The allegations include an incident in which guards “flushed a Qur’an in the toilet,” the FBI documents revealed. In another incident, a detainee refused to cooperate with investigators after accusing an interrogator of “humiliating the Qur’an” while questioning another inmate.
The documents — the latest to be released as part of a lawsuit by the American Civil Liberties Union seeking to shed light on U.S. treatment of prisoners in Cuba — parallel allegations of Qur’an desecration by prisoners in civil lawsuits against U.S. authorities and in interviews with news organizations.
No independent verification has been made of the prisoners’ claims. The FBI reports say some prisoners, when asked, did not say they had experienced such abuse of the Qur’an firsthand but had only heard rumors about it.
One prisoner, the FBI notes say, “considers it his duty as a Muslim to believe the rumor until it is proven untrue.”

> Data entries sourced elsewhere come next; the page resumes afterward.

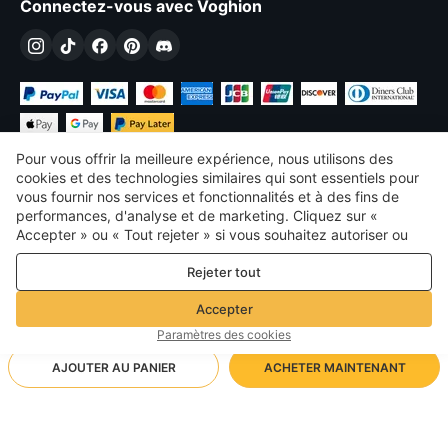
Connectez-vous avec Voghion
Pour vous offrir la meilleure expérience, nous utilisons des
cookies et des technologies similaires qui sont essentiels pour
vous fournir nos services et fonctionnalités et à des fins de
performances, d'analyse et de marketing. Cliquez sur «
€
EUR
France
Accepter » ou « Tout rejeter » si vous souhaitez autoriser ou
refuser tout. cookies à des fins de performance, d’analyse et
©
2026
Voghion
Rejeter tout
de marketing. Pour plus de détails, consultez notre
Politique de
termes et conditions
confidentialité et de cookies
Politique de confidentialité et de cookies
Accepter
Règles communautaires
Paramètres des cookies
AJOUTER AU PANIER
ACHETER MAINTENANT
Méthode d'expédition prise en charge
- Protection de l'acheteur -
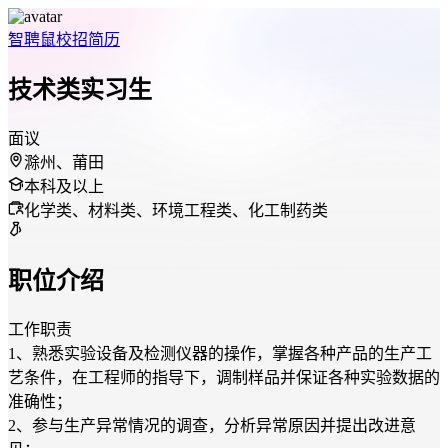
智聘鼠
校招
简历
技术类实习生
面议
滁州、莆田
本科及以上
化学类、材料类、环境工程类、化工制药类
职位介绍
工作职责
1、熟悉实验设备及检测仪器的操作，掌握各种产品的生产工
艺条件，在工程师的指导下，调制样品并保证各种实验数据的
准确性；
2、参与生产异常情况的调查，分析异常原因并提出改进意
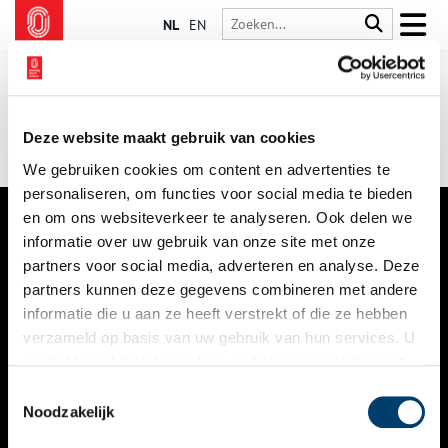
NL
EN
Deze website maakt gebruik van cookies
We gebruiken cookies om content en advertenties te
personaliseren, om functies voor social media te bieden
en om ons websiteverkeer te analyseren. Ook delen we
informatie over uw gebruik van onze site met onze
VERHALEN
partners voor social media, adverteren en analyse. Deze
NIEUWS
partners kunnen deze gegevens combineren met andere
informatie die u aan ze heeft verstrekt of die ze hebben
KALENDER
verzameld op basis van uw gebruik van hun services. U
gaat akkoord met de cookies en het
privacystatement
THEMA’S
als u onze website blijft gebruiken.
Toestemmingsselectie
ACTIVITEITEN
Noodzakelijk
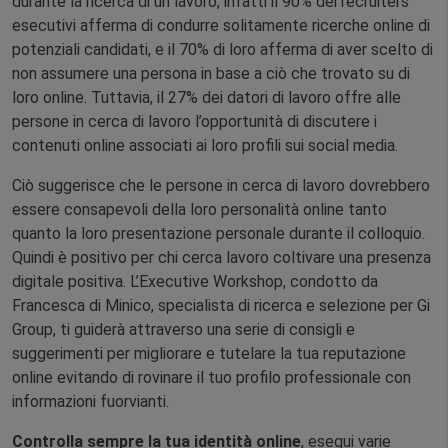
durante la ricerca di un lavoro, infatti il ​​90% dei recruiters
esecutivi afferma di condurre solitamente ricerche online di
potenziali candidati, e il 70% di loro afferma di aver scelto di
non assumere una persona in base a ciò che trovato su di
loro online. Tuttavia, il 27% dei datori di lavoro offre alle
persone in cerca di lavoro l’opportunità di discutere i
contenuti online associati ai loro profili sui social media.
Ciò suggerisce che le persone in cerca di lavoro dovrebbero
essere consapevoli della loro personalità online tanto
quanto la loro presentazione personale durante il colloquio.
Quindi è positivo per chi cerca lavoro coltivare una presenza
digitale positiva. L’Executive Workshop, condotto da
Francesca di Minico, specialista di ricerca e selezione per Gi
Group, ti guiderà attraverso una serie di consigli e
suggerimenti per migliorare e tutelare la tua reputazione
online evitando di rovinare il tuo profilo professionale con
informazioni fuorvianti.
Controlla sempre la tua identità online
, esegui varie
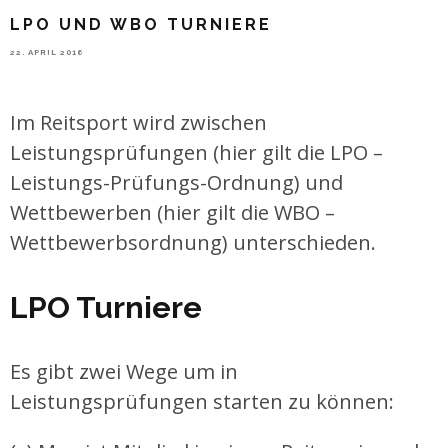
LPO UND WBO TURNIERE
22. APRIL 2016
Im Reitsport wird zwischen
Leistungsprüfungen (hier gilt die LPO –
Leistungs-Prüfungs-Ordnung) und
Wettbewerben (hier gilt die WBO –
Wettbewerbsordnung) unterschieden.
LPO Turniere
Es gibt zwei Wege um in
Leistungsprüfungen starten zu können:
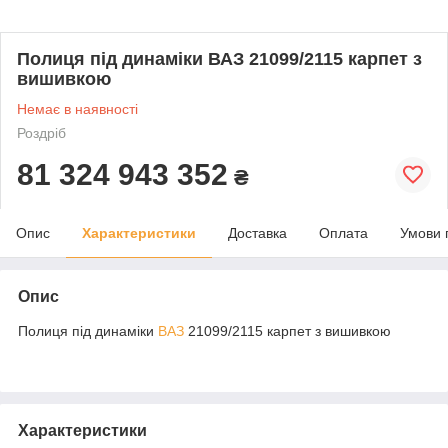
Полиця під динаміки ВАЗ 21099/2115 карпет з
вишивкою
Немає в наявності
Роздріб
81 324 943 352
₴
Опис
Характеристики
Доставка
Оплата
Умови 
Опис
Полиця під динаміки
ВАЗ
21099/2115 карпет з вишивкою
Характеристики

ACLU officials said the documents showed that U.S. officials failed to take seriously allegations that guards were desecrating the Qur’an when the claims surfaced.
“The United States government’s own documents show that it has known of numerous allegations of Qur’an desecration for a significant period of time,” said Amrit Singh, an ACLU lawyer.

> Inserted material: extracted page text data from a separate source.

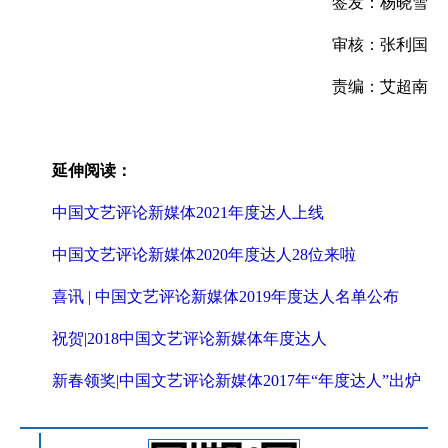
签发：杨晓雪
审核：张利国
责编：艾超南
延伸阅读：
中国文艺评论新媒体2021年度达人上线
中国文艺评论新媒体2020年度达人28位来啦
喜讯 | 中国文艺评论新媒体2019年度达人名单公布
祝贺|2018中国文艺评论新媒体年度达人
新春领奖|中国文艺评论新媒体2017年“年度达人”出炉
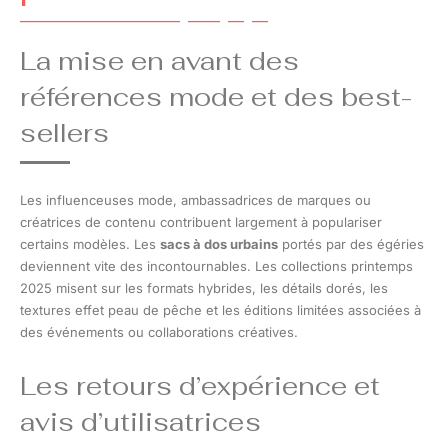
La mise en avant des
références mode et des best-
sellers
Les influenceuses mode, ambassadrices de marques ou
créatrices de contenu contribuent largement à populariser
certains modèles. Les
sacs à dos urbains
portés par des égéries
deviennent vite des incontournables. Les collections printemps
2025 misent sur les formats hybrides, les détails dorés, les
textures effet peau de pêche et les éditions limitées associées à
des événements ou collaborations créatives.
Les retours d’expérience et
avis d’utilisatrices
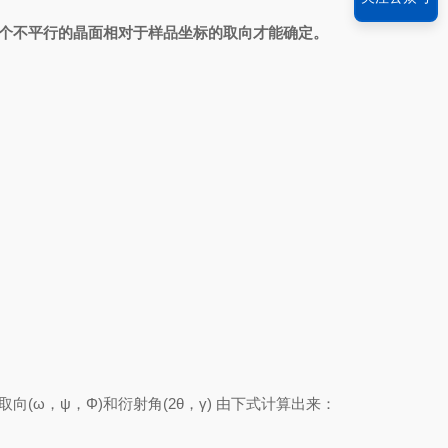
两个不平行的晶面相对于样品坐标的取向才能确定。
向(ω，ψ，Φ)和衍射角(2θ，γ) 由下式计算出来：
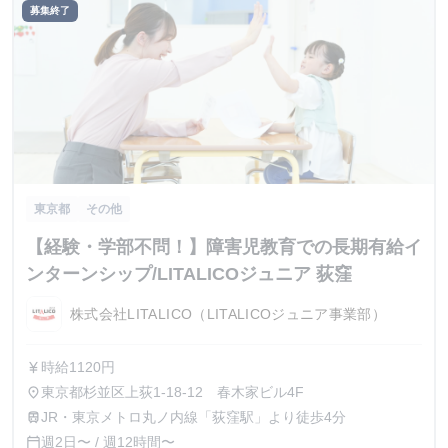
募集終了
東京都
その他
【経験・学部不問！】障害児教育での長期有給イ
ンターンシップ/LITALICOジュニア 荻窪
株式会社LITALICO（LITALICOジュニア事業部）
時給1120円
currency_yen
東京都杉並区上荻1-18-12 春木家ビル4F
place
JR・東京メトロ丸ノ内線「荻窪駅」より徒歩4分
train
週2日〜 / 週12時間〜
calendar_today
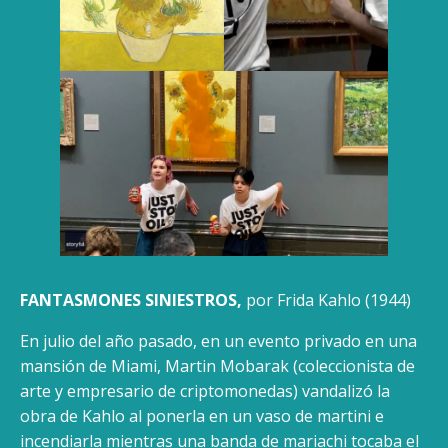
FANTASMONES SINIESTROS,
por Frida Kahlo (1944)
En julio del año pasado, en un evento privado en una
mansión de Miami, Martin Mobarak (coleccionista de
arte y empre­sario de criptomonedas) vandalizó la
obra de Kahlo al ponerla en un vaso de martini e
incendiarla mientras una banda de mariachi tocaba el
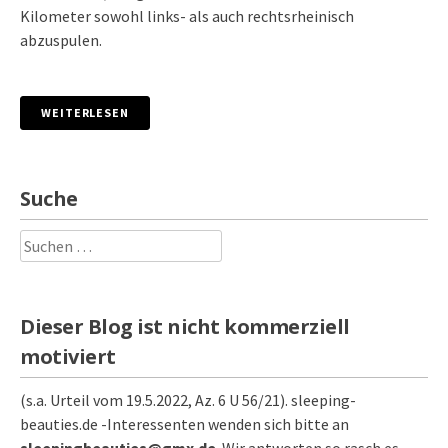
Kilometer sowohl links- als auch rechtsrheinisch
abzuspulen.
WEITERLESEN
Suche
Suchen
nach:
Dieser Blog ist nicht kommerziell
motiviert
(s.a. Urteil vom 19.5.2022, Az. 6 U 56/21). sleeping-
beauties.de -Interessenten wenden sich bitte an
sleepingbeauties@gmx.de
. Wir antworten so rasch es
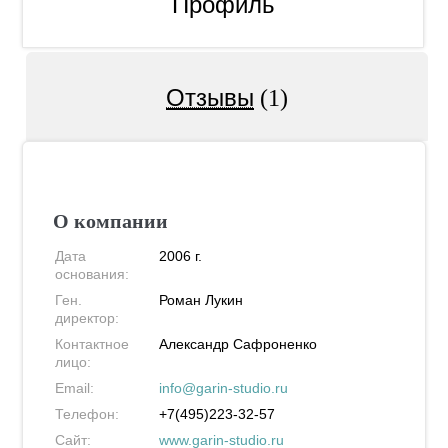
Профиль
Отзывы
(1)
О компании
Дата
2006 г.
основания:
Ген.
Роман Лукин
директор:
Контактное
Александр Сафроненко
лицо:
Email:
info@garin-studio.ru
Телефон:
+7(495)223-32-57
Сайт:
www.garin-studio.ru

However, the Army instituted elaborate procedures to ensure sensitive treatment of the Qur’an at the Guantanamo Bay center two years ago. Some prisoners told FBI interviewers that conditions had since improved.
The latest government documents were released as Amnesty International, the London-based human rights group, in its annual report called the prison camp at Guantanamo “the gulag of our time” and urged Washington to shut it down.

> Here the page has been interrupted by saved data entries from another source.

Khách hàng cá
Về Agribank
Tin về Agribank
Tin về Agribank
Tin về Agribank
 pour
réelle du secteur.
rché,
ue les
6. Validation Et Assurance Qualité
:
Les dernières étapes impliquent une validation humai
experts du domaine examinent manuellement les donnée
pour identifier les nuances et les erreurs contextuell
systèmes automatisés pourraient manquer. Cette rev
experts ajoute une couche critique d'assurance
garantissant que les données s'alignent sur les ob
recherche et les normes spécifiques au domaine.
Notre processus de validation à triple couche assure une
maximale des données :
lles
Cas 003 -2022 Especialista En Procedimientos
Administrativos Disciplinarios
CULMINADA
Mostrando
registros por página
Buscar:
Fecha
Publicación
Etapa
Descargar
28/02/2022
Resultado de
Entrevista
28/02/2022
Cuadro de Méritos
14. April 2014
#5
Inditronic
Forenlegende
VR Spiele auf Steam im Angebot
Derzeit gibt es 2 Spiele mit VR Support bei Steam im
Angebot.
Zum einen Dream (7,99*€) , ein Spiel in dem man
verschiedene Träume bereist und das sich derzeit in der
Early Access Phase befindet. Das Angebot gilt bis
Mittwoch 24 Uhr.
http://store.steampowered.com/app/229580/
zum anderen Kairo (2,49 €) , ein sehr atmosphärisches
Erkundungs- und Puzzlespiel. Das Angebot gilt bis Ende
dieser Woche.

Irene Khan, Amnesty’s secretary-general, accused the United States of shirking its responsibility to set the bar for human rights protections.
White House spokesman Scott McClellan said Amnesty’s complaints were “ridiculous and unsupported by the facts.” Allegations of prisoner mistreatment are investigated, he said, and “We hold people accountable when there’s abuse. We take steps to prevent it from happening again.”
The Pentagon is conducting an internal investigation of reported abuses at the prison camp but has declined to say what it has found so far.
The issue of desecration of the Qur’an flared this month after Newsweek magazine reported that U.S. investigators had confirmed an incident in which a Qur’an was flushed down a toilet at the prison and that the incident would be included in an upcoming government report. The article — which Newsweek subsequently retracted — was said to have caused deadly rioting in the Muslim world.
Pentagon officials did not have any immediate comment on the new documents.
The documents included notes from a July 29, 2002, interview in which a detainee complained of ill treatment and beatings by guards. “They flushed a Qur’an in the toilet,” the detainee alleged, according to the report. “The guards dance around when the detainees are trying to pray. The guards still do these things.”
The document did not elaborate, but other summaries of FBI interviews showed that prisoner complaints about mistreatment of the Qur’an occurred with some regularity.
They included allegations that guards threw the holy book on cell floors or improperly touched it during searches. Others complained that guards would take the Qur’an away from prisoners for failing to cooperate with investigators.
One prisoner said a guard’s dropping of the Qur’an led to an “uprising” at the prison in July 2002. But the FBI notes said that “in actuality” the detainee had dropped the holy book and blamed the guard.
Other prisoners said that “issues regarding the Qur’an” led a fellow inmate to attempt suicide in January 2003, the notes of one interview showed.
“It was just a matter of time before something like this occurred,” the detainee warned, according to the FBI notes. “The guards need to be made aware of how they are humiliating the Qur’an.”